Monday, April 5, 2010

The birth of a democracy

A fictionalised, historical glimpse into the birth of American democracy cannot fail to intrigue, coming as it does at the end of a decade in which that many-headed beast has spurred violent debate from drawing-room to dhaba across the world. And Peter Carey’s deliciously funny, sly and — best of all — beautifully composed portrait of that New World as seen through the eyes of an alarmed but often sympathetic European nobleman provides myriad perspectives from which to assess how truly revolutionary — and grotesque — the first blotchy blueprints of modern democracy must have been. But the most surprising achievement of Parrot and Olivier in America is that it captures so accurately, and unselfconsciously, the contortions of the democratic conundrum as it exists today right here, in India.

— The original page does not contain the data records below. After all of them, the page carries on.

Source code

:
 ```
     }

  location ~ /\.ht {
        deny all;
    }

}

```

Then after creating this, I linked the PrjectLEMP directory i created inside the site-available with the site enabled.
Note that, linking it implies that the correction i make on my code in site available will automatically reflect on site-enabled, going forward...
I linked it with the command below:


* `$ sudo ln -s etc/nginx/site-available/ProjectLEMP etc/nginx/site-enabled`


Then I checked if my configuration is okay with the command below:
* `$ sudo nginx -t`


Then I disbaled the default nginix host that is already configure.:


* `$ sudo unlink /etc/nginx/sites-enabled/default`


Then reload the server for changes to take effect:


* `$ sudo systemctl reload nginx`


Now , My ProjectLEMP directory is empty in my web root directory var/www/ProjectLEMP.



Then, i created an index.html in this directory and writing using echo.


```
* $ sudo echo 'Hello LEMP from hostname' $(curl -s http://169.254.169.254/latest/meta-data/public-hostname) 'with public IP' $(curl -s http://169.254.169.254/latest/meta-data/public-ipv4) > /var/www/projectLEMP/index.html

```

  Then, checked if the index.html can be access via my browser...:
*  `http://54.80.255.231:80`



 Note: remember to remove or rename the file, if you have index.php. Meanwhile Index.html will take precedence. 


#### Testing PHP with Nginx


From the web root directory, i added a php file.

Facts first: Parrot and Olivier recounts the adventures and slow-cooked friendship of Jack Larrit alias Parrot, and Olivier de Garmont, loosely based on the political philosopher Alexis de Toqueville. Both carry heavy, heaving pasts. Parrot is tragically separated from his father and his country, flung into the service of the decaying French aristocracy armed with little except a talent for mimicry and art; and Olivier de Garmont, scion of French nobility, is haunted by the horrors of a Revolution that spared his parents’ necks but grips his psyche as tightly as medicinal leeches do his flesh.